Compito scritto 1: Cita parola per parola le voci. Parti dall'inizio delle voci e fermati dopo la riga che contiene "Elige tu emisora", lasciando fuori dalla risposta le immagini.

Estratto della pagina:
+++++
1. L'allargamento al più presto possibile. Ciò comporta difficili problemi di adeguamento per i Paesi candidati all'adesione e anche per la UE stessa. Nello stesso tempo suscita timori e paure nei nostri cittadini: sono in pericolo i loro posti di lavoro? Come conseguenza dell'allargamento, l'Europa diventerà ancora meno trasparente e meno comprensibile per la gente? Pur dovendo affrontare seriamente questi problemi, non dobbiamo mai perdere di vista la dimensione storica dell'allargamento ad Est. Questa dimensione è infatti un'opportunità unica per unire questo continente, scosso per secoli da guerre, nella pace, nella sicurezza, nella democrazia e nel benessere.
L'allargamento rappresenta, soprattutto per la Germania, un interesse nazionale primario. I rischi e le tentazioni obiettivamente legati alle dimensioni e alla posizione centrale della Germania potranno venir superati definitivamente grazie all'allargamento ed al contemporaneo approfondimento della UE. A ciò si aggiunge un'ulteriore considerazione: l'allargamento - come si è visto per il processo di allargamento verso sud della UE - è un programma di crescita per l'intera Europa. Sarà soprattutto l'economia tedesca a trarre dall'allargamento notevoli vantaggi per le imprese e l'occupazione. La Germania deve continuare ad essere il difensore di un celere allargamento ad Est. Al contempo, l'allargamento deve venir realizzato con cura e nello stretto rispetto delle decisioni di Helsinki.

2. La capacità di azione dell'Europa. Le istituzioni della UE sono state create per sei Stati membri. Esse funzionano a fatica con quindici. Per quanto importante ai fini dell'avvio dell'allargamento, il primo passo della riforma che proponiamo di compiere nell'ambito dell'attuale Conferenza intergovernativa, vale a dire l'estensione del voto a maggioranza qualificata, non sarà sufficiente da solo per realizzare l'allargamento nel suo complesso. Il pericolo consiste nel fatto che un allargamento a 27-30 membri sia un peso eccessivo per la capacità di assorbimento della UE con le sue vecchie istituzioni e meccanismi e che si producano pesanti crisi. Questo pericolo, mi preme sottolinearlo, non rappresenta assolutamente un argomento contro un allargamento il più rapido possibile, bensì piuttosto un argomento a favore di una riforma radicale e adeguata delle istituzioni, in modo che la capacità d'azione possa venir salvaguardata anche con l'allargamento. Per questo, la conseguenza dell'inevitabile allargamento dell'Unione può essere tanto l'erosione, quanto l'integrazione.
+++++
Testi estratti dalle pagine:
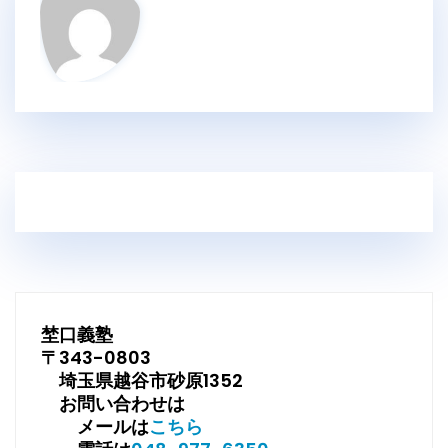
埜口義塾
〒343-0803
埼玉県越谷市砂原1352
お問い合わせは
メールは
こちら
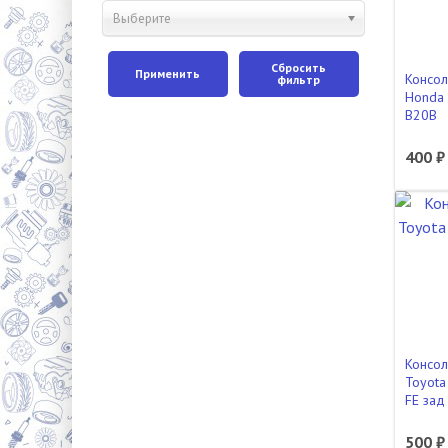
Выберите
Сбросить
Применить
Консол
фильтр
Honda
B20B
400 ₽
Консол
Toyota
FE зад
500 ₽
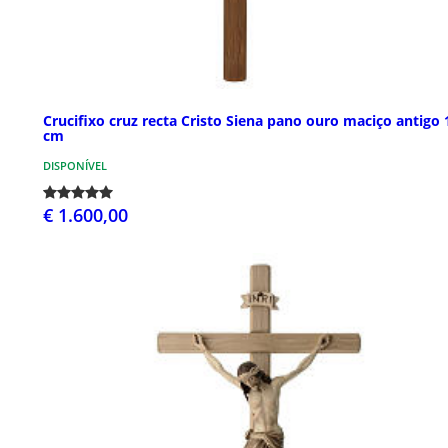
Crucifixo cruz recta Cristo Siena pano ouro maciço antigo 
cm
DISPONÍVEL
€ 1.600,00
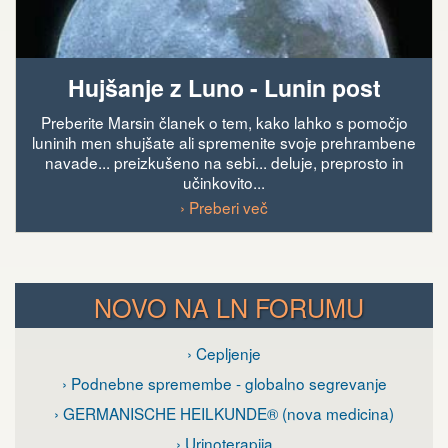
Hujšanje z Luno - Lunin post
Preberite Marsin članek o tem, kako lahko s pomočjo
luninih men shujšate ali spremenite svoje prehrambene
navade... preizkušeno na sebi... deluje, preprosto in
učinkovito...
› Preberi več
NOVO NA LN FORUMU
› Cepljenje
› Podnebne spremembe - globalno segrevanje
› GERMANISCHE HEILKUNDE® (nova medicina)
› Urinoterapija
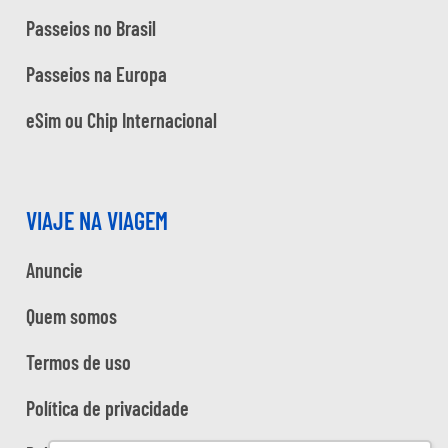
Passeios no Brasil
Passeios na Europa
eSim ou Chip Internacional
VIAJE NA VIAGEM
Anuncie
Quem somos
Termos de uso
Política de privacidade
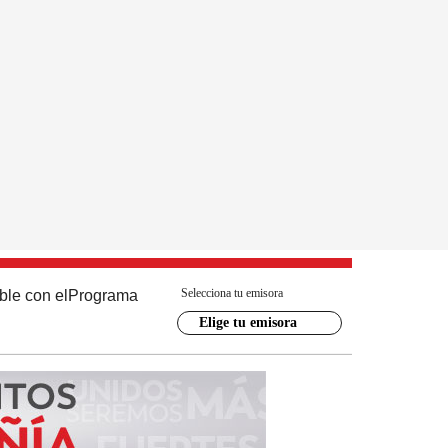
Selecciona tu emisora
ble con el
Programa
Elige tu emisora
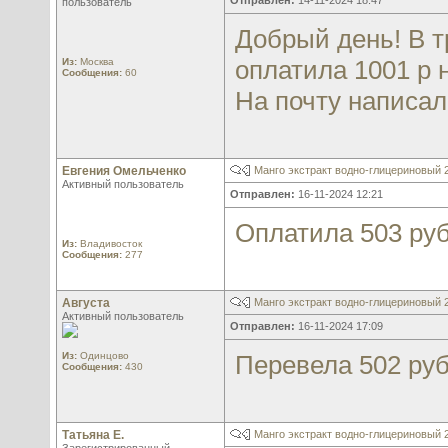
Отправлен:
14-11-2024 18:47
пользователь
Добрый день! В тр
оплатила 1001 р 
Из:
Москва
Сообщения:
60
На почту написал
Евгения Омельченко
Манго экстракт водно-глицериновый
Активный пользователь
Отправлен:
16-11-2024 12:21
Оплатила 503 руб
Из:
Владивосток
Сообщения:
277
Августа
Манго экстракт водно-глицериновый
Активный пользователь
Отправлен:
16-11-2024 17:09
Из:
Одинцово
Перевела 502 руб
Сообщения:
430
Татьяна Е.
Манго экстракт водно-глицериновый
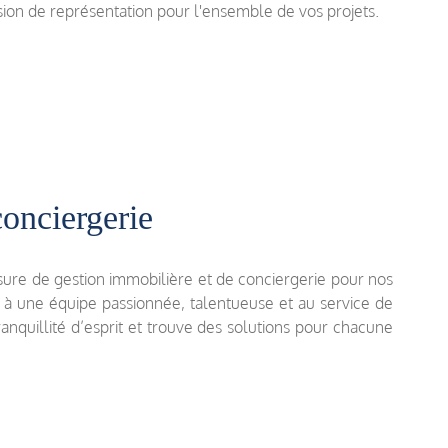
ion de représentation pour l'ensemble de vos projets.
conciergerie
ure de gestion immobilière et de conciergerie pour nos
e à une équipe passionnée, talentueuse et au service de
quillité d’esprit et trouve des solutions pour chacune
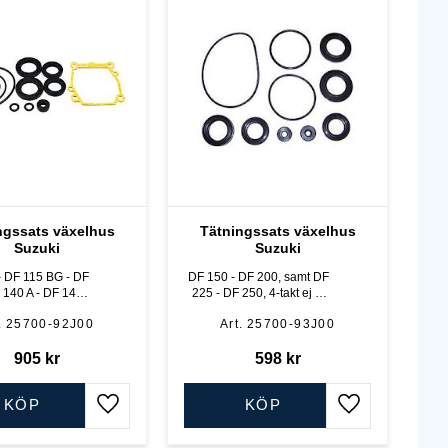
ngssats växelhus
Tätningssats växelhus
Suzuki
Suzuki
- DF 115 BG - DF
DF 150 - DF 200, samt DF
 140 A - DF 140
225 - DF 250, 4-takt ej A-
G, 4-takt
modeller
25700-92J00
25700-93J00
905
kr
598
kr
KÖP
KÖP
Lägg till i favoriter
Lägg till i favo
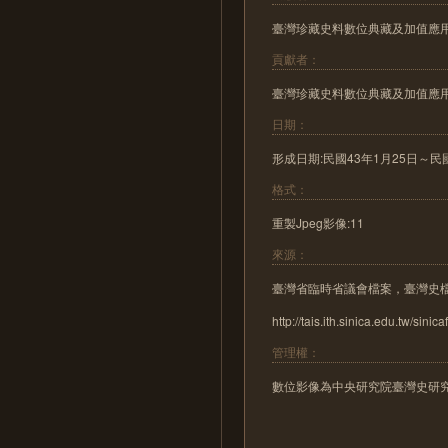
臺灣珍藏史料數位典藏及加值應
貢獻者：
臺灣珍藏史料數位典藏及加值應
日期：
形成日期:民國43年1月25日～民國43年4
格式：
重製Jpeg影像:11
來源：
臺灣省臨時省議會檔案，臺灣史
http://tais.ith.sinica.edu.tw/sinica
管理權：
數位影像為中央研究院臺灣史研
+++++
Compito scritto 2: Riproduci senza modifiche il passo dell'estratto sull'allargamento dell'Unione europea. Parti dalle parole "L'allargamento rappresenta, soprattutto" e fermati dopo le parole "decisioni di Helsinki.".

Risultato dell'esercizio 1:
埜口義塾
〒343-0803
埼玉県越谷市砂原1352
お問い合わせは
メールは
こちら
Выберите
Сбросить
Применить
Консол
фильтр
Honda
B20B
400 ₽
Консол
Toyota
FE зад
500 ₽
Crucifixo cruz recta Cristo Siena pano ouro maciço antigo 
cm
DISPONÍVEL
€ 1.600,00
Hujšanje z Luno - Lunin post
Preberite Marsin članek o tem, kako lahko s pomočjo
luninih men shujšate ali spremenite svoje prehrambene
navade... preizkušeno na sebi... deluje, preprosto in
učinkovito...
› Preberi več
NOVO NA LN FORUMU
› Cepljenje
› Podnebne spremembe - globalno segrevanje
› GERMANISCHE HEILKUNDE® (nova medicina)
› Urinoterapija
Passeios no Brasil
Passeios na Europa
eSim ou Chip Internacional
VIAJE NA VIAGEM
Anuncie
Quem somos
Termos de uso
Política de privacidade
Selecciona tu emisora
ble con el
Programa
Elige tu emisora

Risultato dell'esercizio 2:
L'allargamento rappresenta, soprattutto per la Germania, un interesse nazionale primario. I rischi e le tentazioni obiettivamente legati alle dimensioni e alla posizione centrale della Germania potranno venir superati definitivamente grazie all'allargamento ed al contemporaneo approfondimento della UE. A ciò si aggiunge un'ulteriore considerazione: l'allargamento - come si è visto per il processo di allargamento verso sud della UE - è un programma di crescita per l'intera Europa. Sarà soprattutto l'economia tedesca a trarre dall'allargamento notevoli vantaggi per le imprese e l'occupazione. La Germania deve continuare ad essere il difensore di un celere allargamento ad Est. Al contempo, l'allargamento deve venir realizzato con cura e nello stretto rispetto delle decisioni di Helsinki.